Lukashenko s'insedia in segreto. Rivolta a Minsk

L'opposizione bielorussa ha proclamato una protesta a oltranza: "Non tollereremo mai brogli elettorali e chiediamo nuove elezioni"

lukashenko insedia segreto rivolta minsk

AGI - Il presidente Aleksandr Lukashenko ha prestato giuramento in una cerimonia segreta e si è insediato per il suo sesto mandato alla guida del Paese, nonostante le forti proteste contro le ultime elezioni.

L'opposizione bielorussa ha proclamato una protesta a oltranza: "Non tollereremo mai brogli elettorali e chiediamo nuove elezioni. Stiamo esortando tutti a intraprendere una campagna di disobbedienza a tempo indeterminato", ha scritto su Telegram l'esponente dell'opposizione bielorussa, Pavel Latushko, che ha definito "senza precedenti" l'insediamento di Lukashenko.

La Germania, seguita in serata dagli Usa, ha annunciato di non riconoscere Lukashenko come presidente legittimo. Steffen Seibert, il portavoce della cancelliera tedesca Angela Merkel, ha fatto sapere che Berlino non riconosce il leader di Minsk, al potere da 26 anni. "I requisiti minimi per elezioni democratiche non sono stati assolutamente soddisfatti, non sono state nè giuste nè libere", ha affermato Seibert, sottolineando che alla contestata rielezione di Lukashenko è mancata "la legittimita' democratica".

Anche gli Usa hanno annunciato di non considerare Lukashenko il legittimo presidente della Bielorussia. Il Dipartimento di Stato ha ripetuto di non ritene le elezioni del 9 agosto libere o eque. ""I risultati annunciati erano fraudolenti e non comunicavano legittimità", ha detto un portavoce del Dipartimento di Stato. "Gli Stati Uniti non possono considerare Alexander Lukashenko il leader legittimamente eletto della Bielorussia".

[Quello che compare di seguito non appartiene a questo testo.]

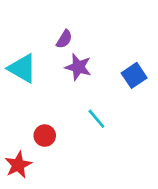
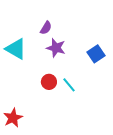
red circle: (45, 136) -> (49, 82), moved

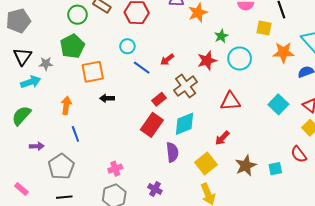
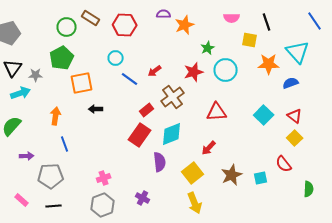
gray pentagon: (61, 167) -> (51, 176), turned 30
pink rectangle: (21, 189) -> (22, 200), moved

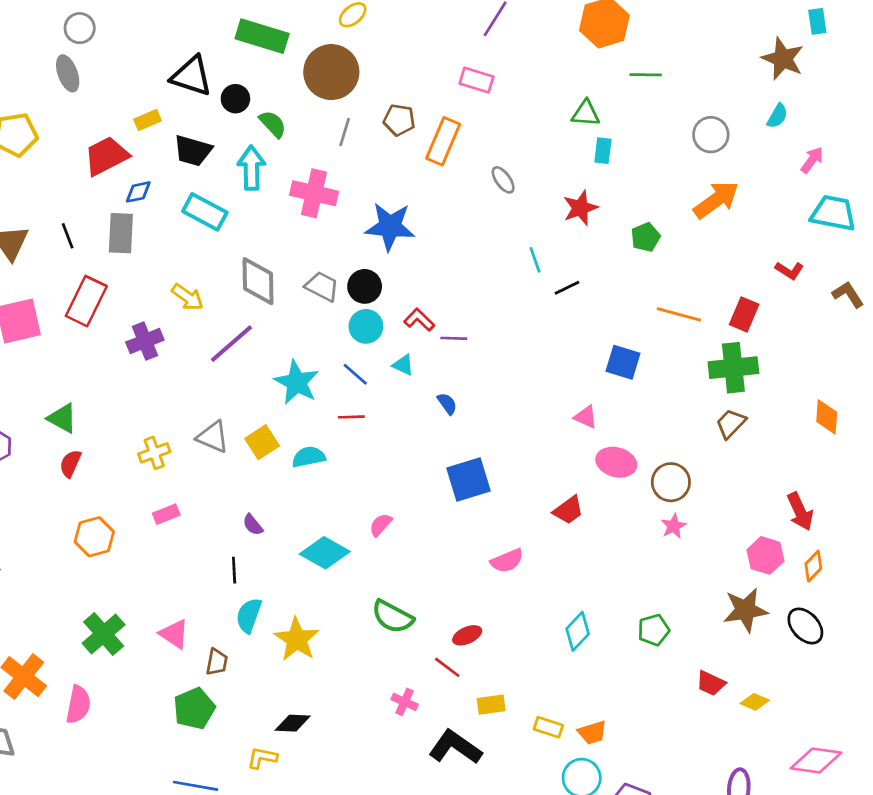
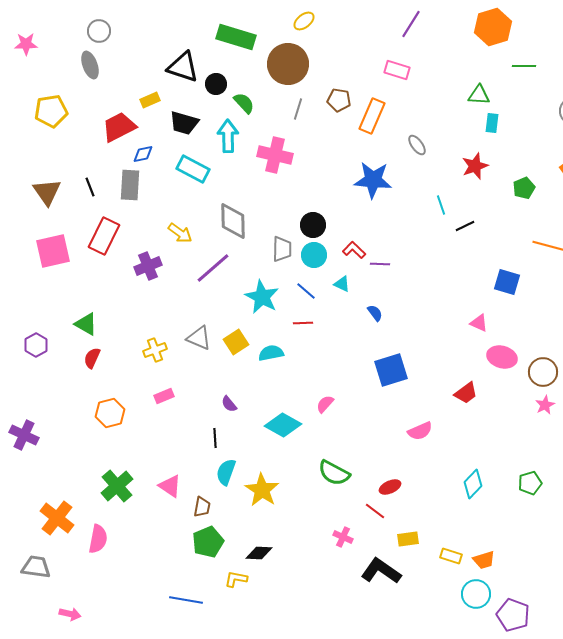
blue star: (390, 227) -> (373, 180), moved
gray trapezoid: (322, 286) -> (282, 249), moved, turned 64
green pentagon: (194, 709) -> (208, 542), moved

"La strada da seguire dovrebbe essere un dialogo nazionale che porti il popolo bielorusso a godere del diritto di scegliere i propri leader in un'elezione libera ed equa sotto osservazione indipendente", ha detto il portavoce del Dipartimento di Stato. "Il rilascio delle persone ingiustamente detenute e la fine della repressione contro i cittadini che protestano pacificamente è un primo passo verso un autentico dialogo nazionale".

Il giuramento di Lukashenko ha infiammato di nuovo la protesta nel Paese. I manifestanti sono scesi in piazza per protestare e la polizia a Minsk li ha dispersi con gli idranti. Per gli oppositori e per i media indipendenti, la cerimonia di insediamento è stata organizzata in sordina per non fare da catalizzatore a una nuova grande manifestazione. In un video diffuso da Tut.by, un canale indipendente, si vedono gli agenti che disperdono i manifestanti, alcuni dei quali, anche donne, con le facce insanguinate.

Lukashenko non viene più riconosciuto come presidente legittimo e questo sentimento popolare era riflesso in diversi manifesti: "Non hai cominciato il mandato, sei entrato nella fase avanzate della demenza", recitava uno; mentre su un altro era scritto, "Oggi ha giurato il mio gatto". Secondo l'ong per i diritti umani Vlasna, la polizia ha arrestato oltre 100 persone in tutto il Paese. L'ong ha diffuso i nomi di oltre 115 persone che afferma siano state arrestate a Minsk, nella città sud-occidentale di Brest e in altre città.